Friday, March 06, 2020

State Senate approves legislation to address workplace violence in hospitals/health care facilities

Full Senate approves legislation to address workplace violence in hospitals/health care facilities

 (March 5th, Oklahoma City) The full Senate voted in favor of legislation strengthening laws dealing with violence against people who work in hospitals and health care facilities.  Senate Bill 1290, the Medical Care Provider Protection Act, by Sen. Darrell Weaver, was approved on Thursday and now moves to the House of Representatives.

Weaver, R-Moore, said nearly 75 percent of all workplace assaults occur in health care with one in four nurses reporting they’d experienced some kind of workplace violence—that’s more than three times higher than all other occupations. He said the goal of SB 1290 is to better protect Oklahoma health care workers.

“In Oklahoma City hospitals alone, there are between five and 10 assaults reported every single day.  Attacks on health care workers can result in significant injuries, missed work, PTSD and lower productivity,” Weaver said.  “It can also be deadly.  Nationwide, at least 58 hospital workers died in 2014 as a result of reported violence in the workplace.  It’s clear we need to strengthen our laws to better protect health care workers, raise awareness and increase accountability.”

Provisions included in SB 1290 would:

  • Raise awareness through uniformed signage in medical settings, which will read:  WARNING:  ASSAULTING A MEDICAL PROFESSIONAL WHO IS ENGAGED IN THE PERFORMANCE OF HIS OR HER OFFICIAL DUTIES IS A SERIOUS CRIME.
  • Require the annual reporting of all assaults on health care workers to the State Health Department. The data would be nonidentifiable.
  • Create an inclusive listing of specific health care workers that the bill covers.
  • Increase the penalty for aggravated assault and battery on a medical care provider from the current range of up to one year to a minimum of two years and a maximum of five.

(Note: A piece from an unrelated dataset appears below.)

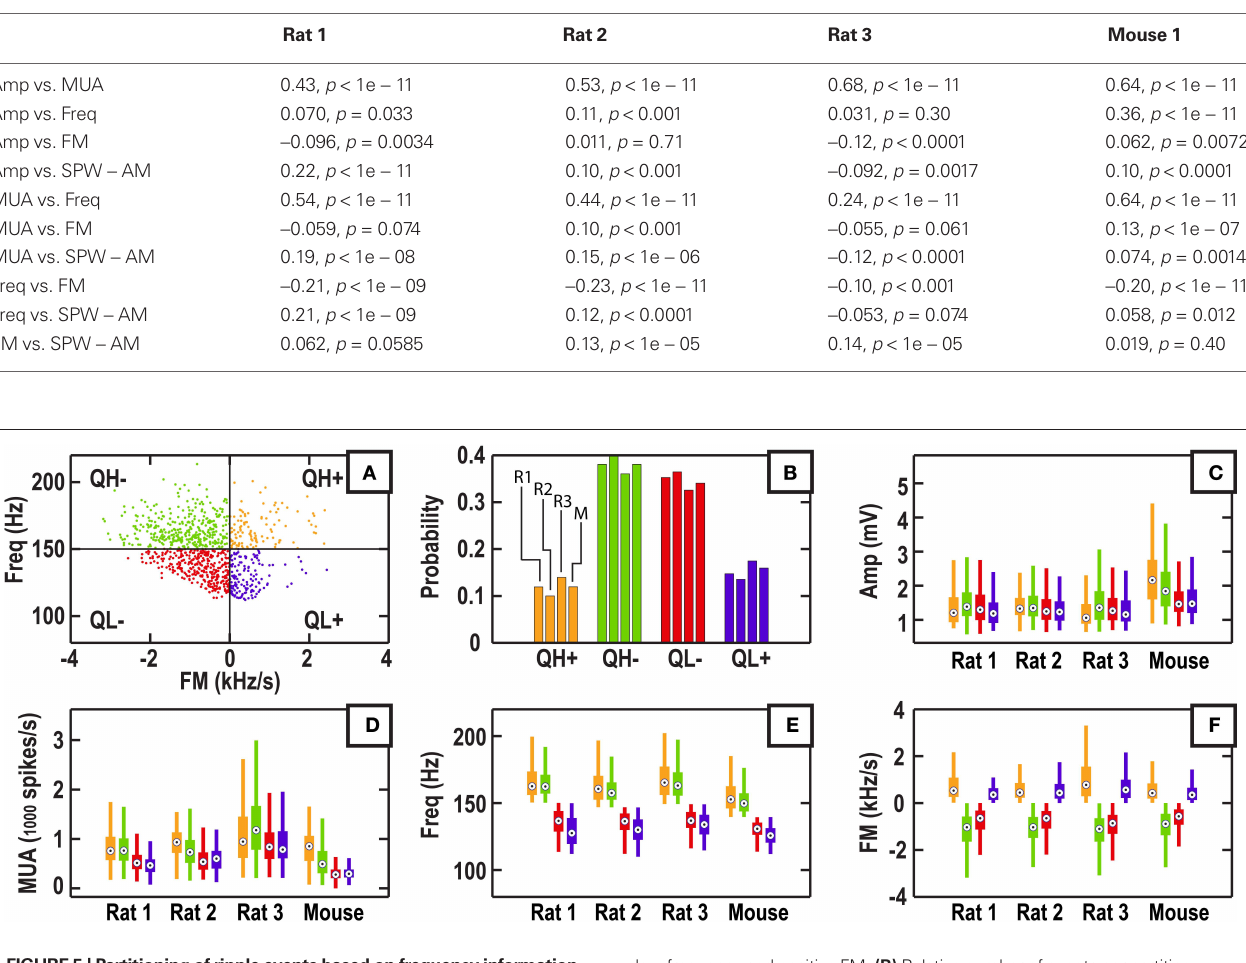
low frequency and positive FM. (B) Relative number of events per partition quadrant for three rat subjects and one mouse subject. (C–F) Standard box-and- whisker plots (95% CI) for features of each partition and each data set. Plots are grouped by subject rather than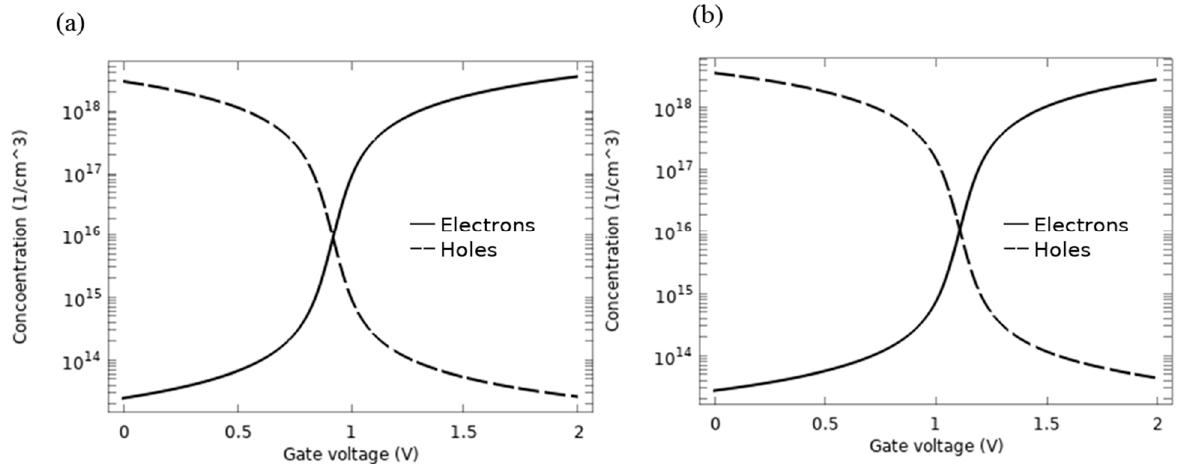
Figure 8. Carrier concentration in the graphene channel versus V g for ( a ) AlP-GFET, ( b ) Pd-GFET. This confirms the occurrence of inversion of the device channel at V n .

“SB 1290 will make sure all health care workers are covered by protections related to assaults, whether they’re an ER doctor or nurse, a physical therapist, or even a chaplain. The bill also corrects a disparity in current law to ensure appropriate penalties for these attacks,” Weaver said.  “I appreciate the Senate’s support on this measure and look forward to working with my House author, Representative Cynthia Roe, to get this bill all the way to the governor’s desk.”